━━━ AVAILABLE DATA ━━━

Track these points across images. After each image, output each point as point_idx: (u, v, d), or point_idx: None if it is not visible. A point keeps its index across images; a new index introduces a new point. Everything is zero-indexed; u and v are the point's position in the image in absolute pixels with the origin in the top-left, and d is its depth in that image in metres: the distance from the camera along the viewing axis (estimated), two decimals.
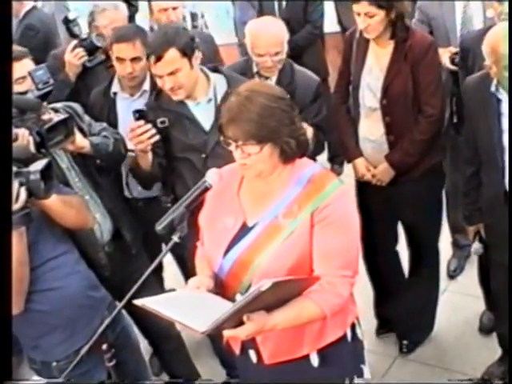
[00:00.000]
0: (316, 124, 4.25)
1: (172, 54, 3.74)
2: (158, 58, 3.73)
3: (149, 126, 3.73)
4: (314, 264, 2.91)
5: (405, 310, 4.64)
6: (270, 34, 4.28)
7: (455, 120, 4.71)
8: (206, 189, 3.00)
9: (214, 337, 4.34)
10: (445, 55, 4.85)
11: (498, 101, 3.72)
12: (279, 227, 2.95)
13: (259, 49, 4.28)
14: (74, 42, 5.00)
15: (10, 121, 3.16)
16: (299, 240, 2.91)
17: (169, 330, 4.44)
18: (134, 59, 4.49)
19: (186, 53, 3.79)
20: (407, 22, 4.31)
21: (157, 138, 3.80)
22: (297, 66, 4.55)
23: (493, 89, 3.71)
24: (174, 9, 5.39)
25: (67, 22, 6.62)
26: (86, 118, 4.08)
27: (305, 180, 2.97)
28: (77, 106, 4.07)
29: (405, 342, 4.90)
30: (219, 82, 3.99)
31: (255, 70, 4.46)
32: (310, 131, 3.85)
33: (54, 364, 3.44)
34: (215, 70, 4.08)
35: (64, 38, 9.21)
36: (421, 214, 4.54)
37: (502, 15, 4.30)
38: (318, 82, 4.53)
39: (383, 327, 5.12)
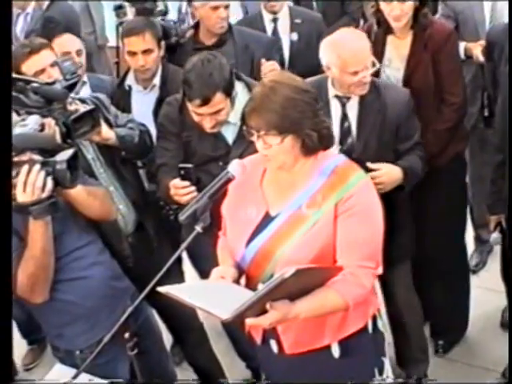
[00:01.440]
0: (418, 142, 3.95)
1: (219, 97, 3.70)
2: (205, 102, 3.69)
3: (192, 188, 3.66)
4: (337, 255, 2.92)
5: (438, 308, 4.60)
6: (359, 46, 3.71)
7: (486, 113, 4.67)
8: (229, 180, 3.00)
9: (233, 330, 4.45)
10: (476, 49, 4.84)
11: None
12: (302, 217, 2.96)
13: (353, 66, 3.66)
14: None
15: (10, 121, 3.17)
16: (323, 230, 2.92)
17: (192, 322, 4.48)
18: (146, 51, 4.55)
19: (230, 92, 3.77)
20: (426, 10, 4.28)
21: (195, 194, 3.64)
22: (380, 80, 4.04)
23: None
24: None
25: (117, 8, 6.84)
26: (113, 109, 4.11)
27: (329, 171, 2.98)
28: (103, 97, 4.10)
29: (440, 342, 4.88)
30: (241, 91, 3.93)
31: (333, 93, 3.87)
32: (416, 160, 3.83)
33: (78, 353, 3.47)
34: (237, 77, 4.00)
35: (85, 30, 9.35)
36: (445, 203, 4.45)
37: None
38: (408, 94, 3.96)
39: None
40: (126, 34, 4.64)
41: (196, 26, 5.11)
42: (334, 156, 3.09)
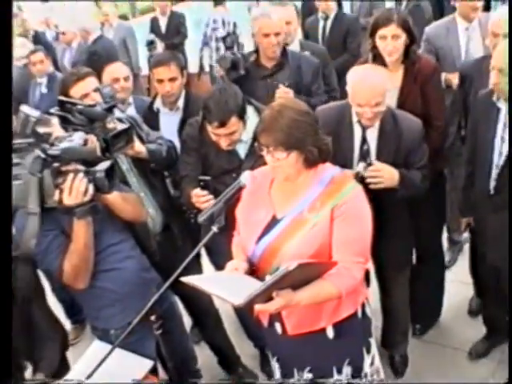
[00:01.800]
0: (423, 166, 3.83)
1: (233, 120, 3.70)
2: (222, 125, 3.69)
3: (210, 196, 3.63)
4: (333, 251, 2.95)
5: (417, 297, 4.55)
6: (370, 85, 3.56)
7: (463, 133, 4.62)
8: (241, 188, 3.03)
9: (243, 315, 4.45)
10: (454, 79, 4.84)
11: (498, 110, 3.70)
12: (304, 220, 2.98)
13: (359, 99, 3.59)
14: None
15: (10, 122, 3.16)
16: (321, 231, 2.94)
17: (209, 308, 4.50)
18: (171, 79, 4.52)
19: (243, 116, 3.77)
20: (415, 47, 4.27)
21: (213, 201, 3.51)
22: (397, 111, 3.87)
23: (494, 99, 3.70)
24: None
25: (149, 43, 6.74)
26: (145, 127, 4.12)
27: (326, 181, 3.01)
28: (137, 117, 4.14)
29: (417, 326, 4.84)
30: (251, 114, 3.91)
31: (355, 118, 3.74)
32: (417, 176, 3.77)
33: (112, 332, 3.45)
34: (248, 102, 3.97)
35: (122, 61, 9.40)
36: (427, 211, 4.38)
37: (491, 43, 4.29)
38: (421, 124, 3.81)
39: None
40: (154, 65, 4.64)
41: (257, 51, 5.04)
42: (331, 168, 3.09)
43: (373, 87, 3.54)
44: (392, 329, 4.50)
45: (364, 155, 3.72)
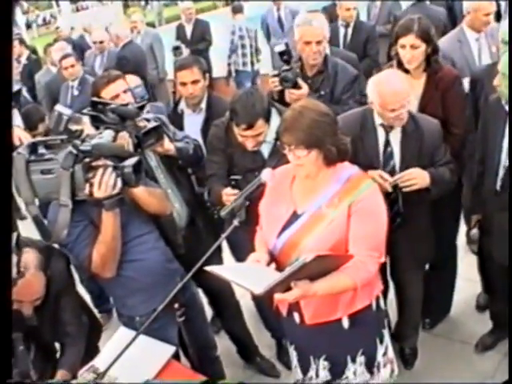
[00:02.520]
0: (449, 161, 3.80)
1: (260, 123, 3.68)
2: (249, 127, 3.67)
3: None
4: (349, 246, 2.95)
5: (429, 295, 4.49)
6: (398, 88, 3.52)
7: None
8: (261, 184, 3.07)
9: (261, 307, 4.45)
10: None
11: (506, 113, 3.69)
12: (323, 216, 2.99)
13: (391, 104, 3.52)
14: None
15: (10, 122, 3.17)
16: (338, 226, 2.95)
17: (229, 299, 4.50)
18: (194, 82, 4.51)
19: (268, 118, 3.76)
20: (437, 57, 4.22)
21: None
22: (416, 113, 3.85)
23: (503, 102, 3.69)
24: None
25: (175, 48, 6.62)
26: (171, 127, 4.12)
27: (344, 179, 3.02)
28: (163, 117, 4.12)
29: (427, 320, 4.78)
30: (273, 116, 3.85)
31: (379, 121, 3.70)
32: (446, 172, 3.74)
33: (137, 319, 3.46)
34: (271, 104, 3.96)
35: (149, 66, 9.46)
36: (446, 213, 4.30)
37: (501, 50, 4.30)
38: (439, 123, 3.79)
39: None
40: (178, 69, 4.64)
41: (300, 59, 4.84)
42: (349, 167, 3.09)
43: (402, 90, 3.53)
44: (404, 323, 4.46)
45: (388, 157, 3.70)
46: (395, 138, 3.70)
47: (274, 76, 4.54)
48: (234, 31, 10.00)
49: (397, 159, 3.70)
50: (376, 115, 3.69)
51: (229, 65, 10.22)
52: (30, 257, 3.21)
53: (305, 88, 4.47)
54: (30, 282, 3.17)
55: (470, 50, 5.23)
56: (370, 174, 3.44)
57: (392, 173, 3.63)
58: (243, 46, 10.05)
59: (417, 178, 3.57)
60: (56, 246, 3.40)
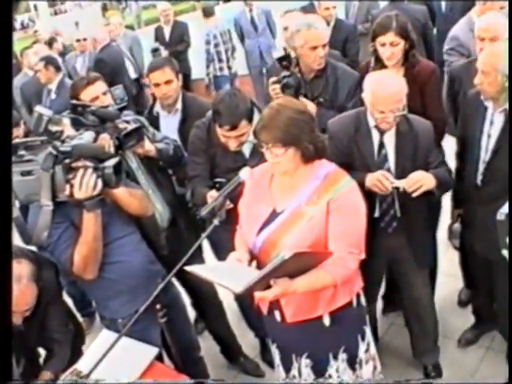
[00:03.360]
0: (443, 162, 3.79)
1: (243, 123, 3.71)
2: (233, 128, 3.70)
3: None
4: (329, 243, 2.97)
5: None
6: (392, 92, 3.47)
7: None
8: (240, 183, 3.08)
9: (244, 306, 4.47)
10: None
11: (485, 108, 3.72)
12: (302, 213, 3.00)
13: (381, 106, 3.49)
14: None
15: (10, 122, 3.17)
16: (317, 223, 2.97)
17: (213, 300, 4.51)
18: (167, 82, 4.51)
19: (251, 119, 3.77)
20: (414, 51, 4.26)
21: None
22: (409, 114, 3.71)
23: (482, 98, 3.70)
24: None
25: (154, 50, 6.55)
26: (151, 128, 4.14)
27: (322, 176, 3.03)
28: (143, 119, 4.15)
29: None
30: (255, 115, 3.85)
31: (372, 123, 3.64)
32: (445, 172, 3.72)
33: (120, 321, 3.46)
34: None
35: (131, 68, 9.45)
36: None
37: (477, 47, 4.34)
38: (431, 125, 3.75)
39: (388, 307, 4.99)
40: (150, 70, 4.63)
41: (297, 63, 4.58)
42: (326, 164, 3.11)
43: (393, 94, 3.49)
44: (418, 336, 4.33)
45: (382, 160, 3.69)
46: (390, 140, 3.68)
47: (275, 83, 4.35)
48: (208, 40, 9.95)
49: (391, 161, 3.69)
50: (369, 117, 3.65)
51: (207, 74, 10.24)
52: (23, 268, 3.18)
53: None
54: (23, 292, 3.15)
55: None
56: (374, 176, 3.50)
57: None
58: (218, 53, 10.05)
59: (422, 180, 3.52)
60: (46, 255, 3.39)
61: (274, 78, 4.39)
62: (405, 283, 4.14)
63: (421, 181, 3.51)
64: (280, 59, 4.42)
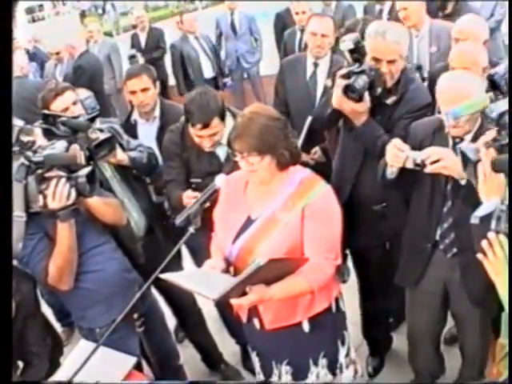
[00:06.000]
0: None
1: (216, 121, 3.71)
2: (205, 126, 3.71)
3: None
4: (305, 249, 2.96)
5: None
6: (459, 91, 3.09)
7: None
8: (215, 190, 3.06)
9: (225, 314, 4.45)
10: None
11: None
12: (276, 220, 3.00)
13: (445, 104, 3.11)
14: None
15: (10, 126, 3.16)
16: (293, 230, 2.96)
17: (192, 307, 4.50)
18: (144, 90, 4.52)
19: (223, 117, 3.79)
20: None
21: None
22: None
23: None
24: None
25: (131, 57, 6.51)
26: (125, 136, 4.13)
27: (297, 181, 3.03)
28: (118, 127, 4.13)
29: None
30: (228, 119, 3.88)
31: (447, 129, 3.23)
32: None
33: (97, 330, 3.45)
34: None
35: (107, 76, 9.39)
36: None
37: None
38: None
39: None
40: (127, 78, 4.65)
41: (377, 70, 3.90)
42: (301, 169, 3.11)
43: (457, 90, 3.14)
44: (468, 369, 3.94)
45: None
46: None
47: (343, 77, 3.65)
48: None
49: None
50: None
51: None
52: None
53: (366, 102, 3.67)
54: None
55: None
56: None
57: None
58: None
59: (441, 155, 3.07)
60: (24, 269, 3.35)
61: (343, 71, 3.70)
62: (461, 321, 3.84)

━━━

→ REQUIRED ACTION
For this task, write out exactly the lines of the entries above, starting at the line with "10: (445, 55, 4.85)" and ending at the line with "39: (383, 327, 5.12)", both included, and no others.

→ OUTPUT FOR THIS TASK
10: (445, 55, 4.85)
11: (498, 101, 3.72)
12: (279, 227, 2.95)
13: (259, 49, 4.28)
14: (74, 42, 5.00)
15: (10, 121, 3.16)
16: (299, 240, 2.91)
17: (169, 330, 4.44)
18: (134, 59, 4.49)
19: (186, 53, 3.79)
20: (407, 22, 4.31)
21: (157, 138, 3.80)
22: (297, 66, 4.55)
23: (493, 89, 3.71)
24: (174, 9, 5.39)
25: (67, 22, 6.62)
26: (86, 118, 4.08)
27: (305, 180, 2.97)
28: (77, 106, 4.07)
29: (405, 342, 4.90)
30: (219, 82, 3.99)
31: (255, 70, 4.46)
32: (310, 131, 3.85)
33: (54, 364, 3.44)
34: (215, 70, 4.08)
35: (64, 38, 9.21)
36: (421, 214, 4.54)
37: (502, 15, 4.30)
38: (318, 82, 4.53)
39: (383, 327, 5.12)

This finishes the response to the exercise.